La défense de Léopold Maxime Eko Eko, considéré comme étant celui qui a donné l'ordre de kidnapper et de torturer le journaliste Martinez Zogo après que Jean-Pierre Amougou Belinga a commandé l'opération, plaide l'innocence de leur client face aux témoignages des éléments de la DGRE. Une source anonyme nous raconte tout.
Le procès Martinez Zogo suit son cours devant le tribunal militaire de Yaoundé sous la direction d'un collège de juges. À ce stade des audiences, le collectif d'avocats de Léopold Maxime Eko Eko, ancien directeur de la DGRE, a publié un communiqué pour souligner les éléments factuels ressortant des débats.
La défense affirme que les auditions en cours apportent des révélations qui tendent à écarter la responsabilité de leur client. Selon les conseils de la défense, plus d'une vingtaine de témoins du ministère public ont déjà été entendus sur la quarantaine annoncée. Le collectif soutient qu'une constante se dégage de ces dépositions : aucune implication de Léopold Maxime Eko Eko n'a été établie dans l'opération ayant conduit à l'enlèvement, la torture et l'assassinat du journaliste.
Cette position s'appuie notamment sur les déclarations des personnels de la DGRE entendus lors des trois dernières sessions. Ces derniers ont affirmé de manière concordante que l'opération était totalement inconnue des services officiels de l'institution. Les témoignages font plutôt état de connexions isolées et de services rendus entre certains agents à l'insu de leur hiérarchie, motivés par des intérêts personnels.

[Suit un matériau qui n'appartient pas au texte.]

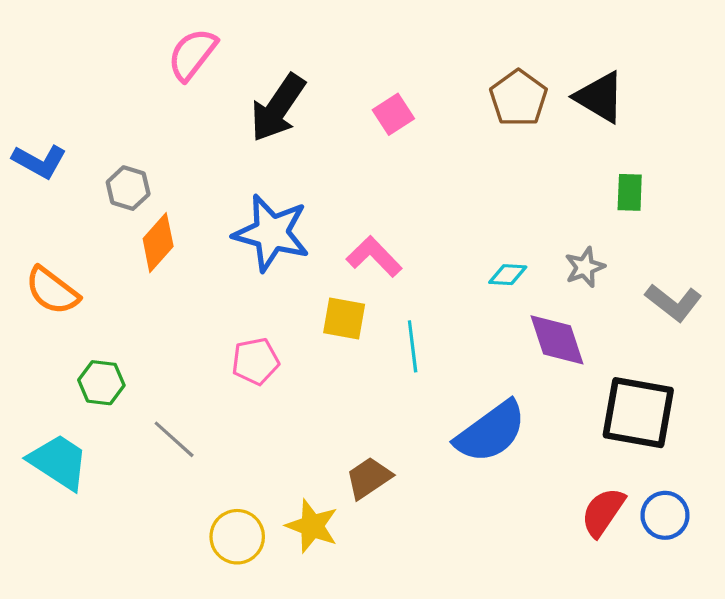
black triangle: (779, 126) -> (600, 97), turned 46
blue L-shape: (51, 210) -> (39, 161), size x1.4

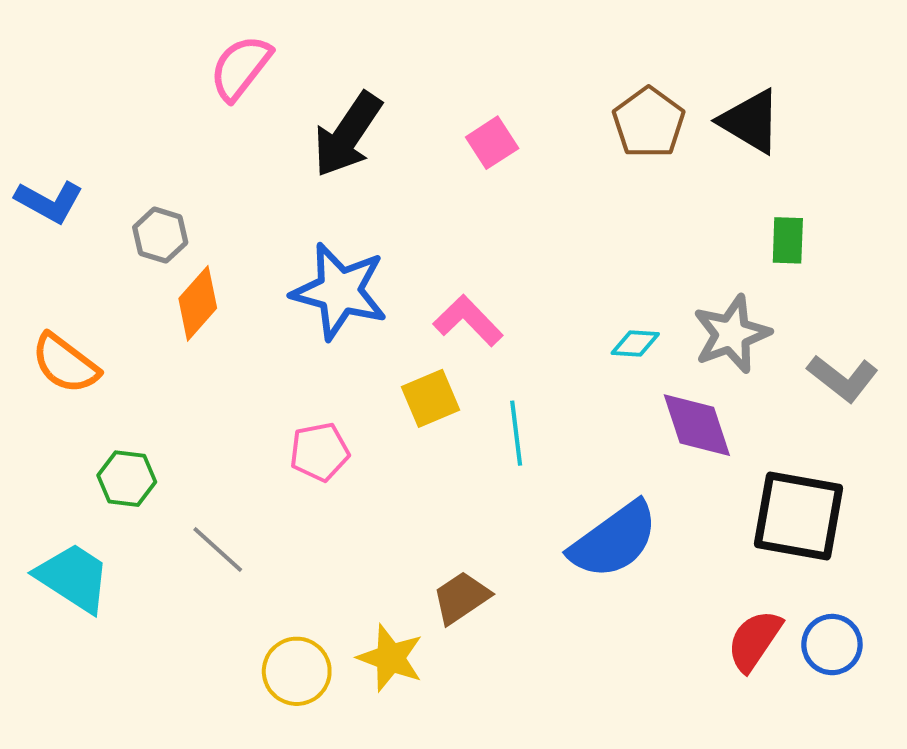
gray star: (585, 267) -> (732, 334), size x1.5
yellow square: (344, 319) -> (431, 398), turned -33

Le collectif d'avocats, composé de Mes Ofomo Toueli, Ngoumou Josiane, Ndjah Joseph Désiré et Ndjana Ndjana Bernard, entre autres, dénonce ce qu'il qualifie de collusions entre certaines parties au procès. Ils fustigent la désignation prématurée de leur client comme un coupable idéal dans les médias, alors que les preuves matérielles feraient défaut selon eux.
En conclusion de leur communication, les avocats saluent la sérénité des débats menés par le tribunal militaire de Yaoundé. Malgré la gravité des faits reprochés, Léopold Maxime Eko Eko réitère par la voix de ses conseils sa confiance envers la justice de son pays et sa volonté de contribuer à la manifestation de la vérité.
Les spécialités des questions juridiques voient en cette action de Maxime Eko Eko un pas en avant pour sa libération. L'homme incarcéré et remplacé à la tête du service qu'il dirigeait a-t-il vraiment une chance de s'en sortir ? Nous sommes au Cameroun.